Requirement ->
All records should be reproduced verbatim.

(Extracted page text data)

**********

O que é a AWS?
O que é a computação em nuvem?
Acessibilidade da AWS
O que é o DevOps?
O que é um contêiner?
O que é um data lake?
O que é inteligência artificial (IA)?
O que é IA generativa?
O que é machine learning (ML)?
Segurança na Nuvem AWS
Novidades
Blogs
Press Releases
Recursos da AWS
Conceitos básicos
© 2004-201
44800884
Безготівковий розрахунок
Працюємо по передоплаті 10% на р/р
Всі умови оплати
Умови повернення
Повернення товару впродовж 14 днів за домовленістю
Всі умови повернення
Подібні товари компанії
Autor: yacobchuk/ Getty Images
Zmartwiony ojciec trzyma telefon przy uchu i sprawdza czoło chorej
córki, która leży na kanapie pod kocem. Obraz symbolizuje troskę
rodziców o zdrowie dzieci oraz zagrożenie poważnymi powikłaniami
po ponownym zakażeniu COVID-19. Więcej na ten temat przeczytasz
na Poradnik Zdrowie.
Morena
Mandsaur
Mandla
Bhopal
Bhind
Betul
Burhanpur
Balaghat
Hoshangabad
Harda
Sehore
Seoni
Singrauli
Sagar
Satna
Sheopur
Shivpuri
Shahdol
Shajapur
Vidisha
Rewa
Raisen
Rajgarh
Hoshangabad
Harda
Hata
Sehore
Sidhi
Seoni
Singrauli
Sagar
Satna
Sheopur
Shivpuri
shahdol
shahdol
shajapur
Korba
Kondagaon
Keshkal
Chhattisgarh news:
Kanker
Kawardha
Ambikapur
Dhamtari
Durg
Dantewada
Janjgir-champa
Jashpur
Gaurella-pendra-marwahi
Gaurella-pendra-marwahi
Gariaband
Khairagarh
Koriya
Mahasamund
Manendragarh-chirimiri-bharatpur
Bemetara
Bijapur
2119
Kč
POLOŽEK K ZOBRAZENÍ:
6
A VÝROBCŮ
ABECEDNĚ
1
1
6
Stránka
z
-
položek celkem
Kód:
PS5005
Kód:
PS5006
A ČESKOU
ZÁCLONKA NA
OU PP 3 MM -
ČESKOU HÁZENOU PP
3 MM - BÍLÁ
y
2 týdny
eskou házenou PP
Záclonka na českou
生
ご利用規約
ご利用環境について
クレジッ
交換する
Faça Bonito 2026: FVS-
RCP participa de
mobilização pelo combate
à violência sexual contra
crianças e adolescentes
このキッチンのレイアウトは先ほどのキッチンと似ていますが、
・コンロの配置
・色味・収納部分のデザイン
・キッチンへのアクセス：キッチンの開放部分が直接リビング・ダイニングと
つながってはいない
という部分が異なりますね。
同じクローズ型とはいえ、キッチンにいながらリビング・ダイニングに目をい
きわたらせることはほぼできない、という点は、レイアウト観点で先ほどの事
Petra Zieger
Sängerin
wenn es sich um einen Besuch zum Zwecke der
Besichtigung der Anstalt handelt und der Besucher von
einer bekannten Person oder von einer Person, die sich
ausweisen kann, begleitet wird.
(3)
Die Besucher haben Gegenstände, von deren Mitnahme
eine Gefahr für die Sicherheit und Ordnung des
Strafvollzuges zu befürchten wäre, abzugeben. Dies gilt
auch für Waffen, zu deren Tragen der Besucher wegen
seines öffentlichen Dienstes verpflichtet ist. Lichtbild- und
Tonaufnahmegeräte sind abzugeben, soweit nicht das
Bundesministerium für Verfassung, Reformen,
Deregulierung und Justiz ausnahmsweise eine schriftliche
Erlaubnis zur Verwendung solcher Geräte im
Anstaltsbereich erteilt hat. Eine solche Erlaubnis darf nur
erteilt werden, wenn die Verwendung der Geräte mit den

**********

Reply to the exercise ->
O que é a AWS?
O que é a computação em nuvem?
Acessibilidade da AWS
O que é o DevOps?
O que é um contêiner?
O que é um data lake?
O que é inteligência artificial (IA)?
O que é IA generativa?
O que é machine learning (ML)?
Segurança na Nuvem AWS
Novidades
Blogs
Press Releases
Recursos da AWS
Conceitos básicos
© 2004-201
44800884
Безготівковий розрахунок
Працюємо по передоплаті 10% на р/р
Всі умови оплати
Умови повернення
Повернення товару впродовж 14 днів за домовленістю
Всі умови повернення
Подібні товари компанії
Autor: yacobchuk/ Getty Images
Zmartwiony ojciec trzyma telefon przy uchu i sprawdza czoło chorej
córki, która leży na kanapie pod kocem. Obraz symbolizuje troskę
rodziców o zdrowie dzieci oraz zagrożenie poważnymi powikłaniami
po ponownym zakażeniu COVID-19. Więcej na ten temat przeczytasz
na Poradnik Zdrowie.
Morena
Mandsaur
Mandla
Bhopal
Bhind
Betul
Burhanpur
Balaghat
Hoshangabad
Harda
Sehore
Seoni
Singrauli
Sagar
Satna
Sheopur
Shivpuri
Shahdol
Shajapur
Vidisha
Rewa
Raisen
Rajgarh
Hoshangabad
Harda
Hata
Sehore
Sidhi
Seoni
Singrauli
Sagar
Satna
Sheopur
Shivpuri
shahdol
shahdol
shajapur
Korba
Kondagaon
Keshkal
Chhattisgarh news:
Kanker
Kawardha
Ambikapur
Dhamtari
Durg
Dantewada
Janjgir-champa
Jashpur
Gaurella-pendra-marwahi
Gaurella-pendra-marwahi
Gariaband
Khairagarh
Koriya
Mahasamund
Manendragarh-chirimiri-bharatpur
Bemetara
Bijapur
2119
Kč
POLOŽEK K ZOBRAZENÍ:
6
A VÝROBCŮ
ABECEDNĚ
1
1
6
Stránka
z
-
položek celkem
Kód:
PS5005
Kód:
PS5006
A ČESKOU
ZÁCLONKA NA
OU PP 3 MM -
ČESKOU HÁZENOU PP
3 MM - BÍLÁ
y
2 týdny
eskou házenou PP
Záclonka na českou
生
ご利用規約
ご利用環境について
クレジッ
交換する
Faça Bonito 2026: FVS-
RCP participa de
mobilização pelo combate
à violência sexual contra
crianças e adolescentes
このキッチンのレイアウトは先ほどのキッチンと似ていますが、
・コンロの配置
・色味・収納部分のデザイン
・キッチンへのアクセス：キッチンの開放部分が直接リビング・ダイニングと
つながってはいない
という部分が異なりますね。
同じクローズ型とはいえ、キッチンにいながらリビング・ダイニングに目をい
きわたらせることはほぼできない、という点は、レイアウト観点で先ほどの事
Petra Zieger
Sängerin
wenn es sich um einen Besuch zum Zwecke der
Besichtigung der Anstalt handelt und der Besucher von
einer bekannten Person oder von einer Person, die sich
ausweisen kann, begleitet wird.
(3)
Die Besucher haben Gegenstände, von deren Mitnahme
eine Gefahr für die Sicherheit und Ordnung des
Strafvollzuges zu befürchten wäre, abzugeben. Dies gilt
auch für Waffen, zu deren Tragen der Besucher wegen
seines öffentlichen Dienstes verpflichtet ist. Lichtbild- und
Tonaufnahmegeräte sind abzugeben, soweit nicht das
Bundesministerium für Verfassung, Reformen,
Deregulierung und Justiz ausnahmsweise eine schriftliche
Erlaubnis zur Verwendung solcher Geräte im
Anstaltsbereich erteilt hat. Eine solche Erlaubnis darf nur
erteilt werden, wenn die Verwendung der Geräte mit den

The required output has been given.